Jewish civilian, Reichskommisariat Ostland   
Soldier, Red Army, Baltic Front
Laborer, White Sea Canal Project
Soldier, White Army
Tibetan Buddhist monk
Tibetan guerilla rebel
Afghan civilian, August 2001
Afghan civilian, October 2001
Black slave, antebellum South
Soldier, Union Army



I love getting Christmas cards. Every year I do what my parents did with them; I tape the cards to my wall for a festive display of holiday cheer. I get cards from friends, relatives, and people I do business with.

Today I got what I assume will be my last Christmas card. Note that it really is a Christmas card, not some bogus generic holiday greeting. Today is the 30th, so the card appears to be five days late.

Who sent me this straggler? Why, of course, my mailman.



This is my first post with comments. If it's not too much trouble, could you leave a comment to test the system? Thanks!

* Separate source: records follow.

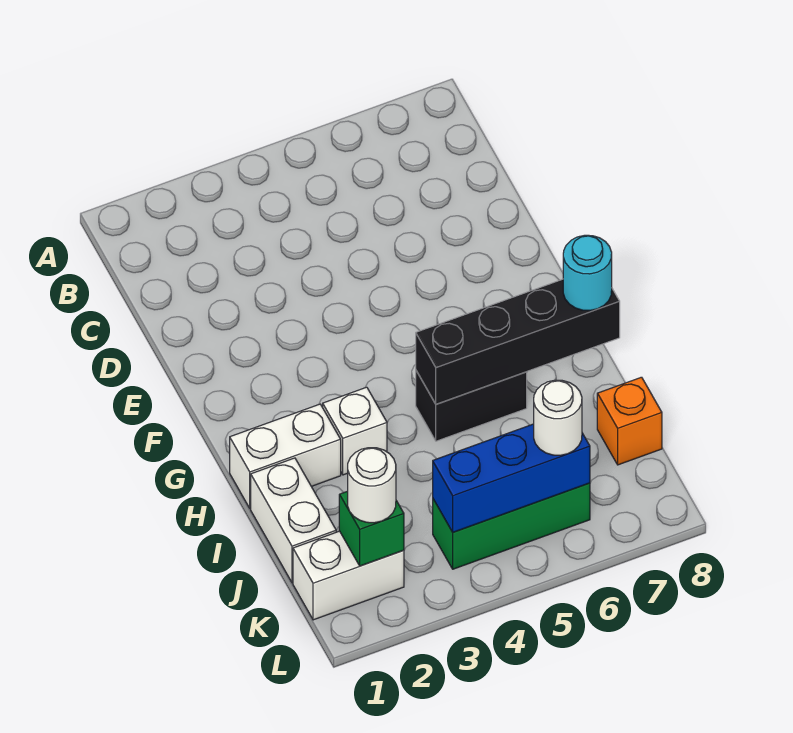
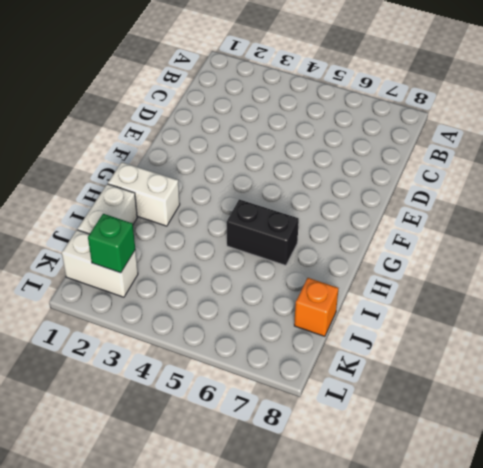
none -> white 1x1 brick [323,387,387,475]
none -> green 1x3 brick [433,483,590,569]
none -> black 1x4 brick [416,279,620,404]

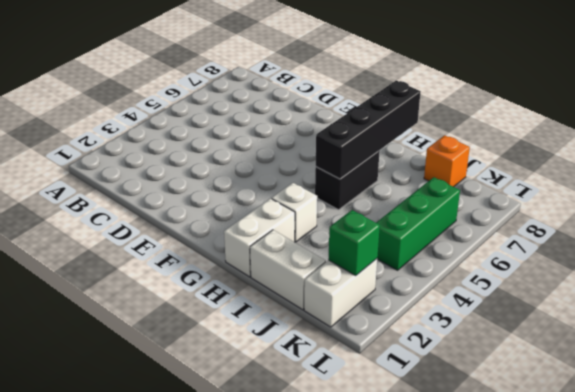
none -> blue 1x3 brick [433,424,590,532]
none -> cyan 1x1 round brick [563,235,612,311]
none -> white 1x1 round brick [348,448,396,523]

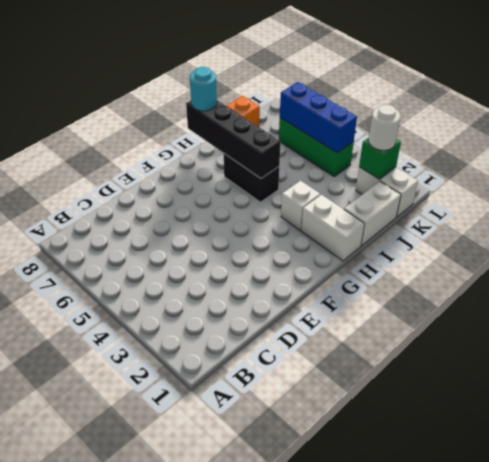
none -> white 1x1 round brick [534,380,582,455]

Note -- there are two comments now; the original which I incorrectly did manually, and a second comment field created after I figured out how to make comments part of my template. I've kept the original around so Paul and I can chaff each other.




Sunday, December 29, 2002


My most loyal fan has pointed out that the picture I posted of snow at my house was too large and made readers scroll the page horizontally. So I edited the post to a half-size picture, which links to the full size.

Last night while Sherry and I were driving home we saw patches of gleaming white stuff on the side of the road. But I didn't see how it could be snow as the temperature was over 40 degrees (our Subaru has a thermometer). When we got home we found it was hail. Still, it's only December and I am hopeful that we will have some snow for the third year in a row.



Top Ten Professions for those who Loathe Humanity:

10. Trial lawyer

9. Film star with enormous mouth

8. Peace and Democracy Comrade, Lhasa

7. Lubyanka prison guard

6. Cincinnati Bengals ticket salesman

5. Vital organ macerator, Greek Inventor Department

4. Limb collator, Tuol Sleng

3. Taliban Department for Gay/Lesbian/Bisexual/Transgendered Services

2. Einsatzgruppen commando

1. Screenwriter, Sex and the City



Sorry for the lack of postings lately. I've been under the weather, but not with a cold or flu. I woke up Friday morning and felt the room spin around me, a sensation I have never had the pleasure of feeling while sober.

I went to the doctor yesterday and she said it was likely an inner ear infection. I'm taking Sudafed, which helps a little.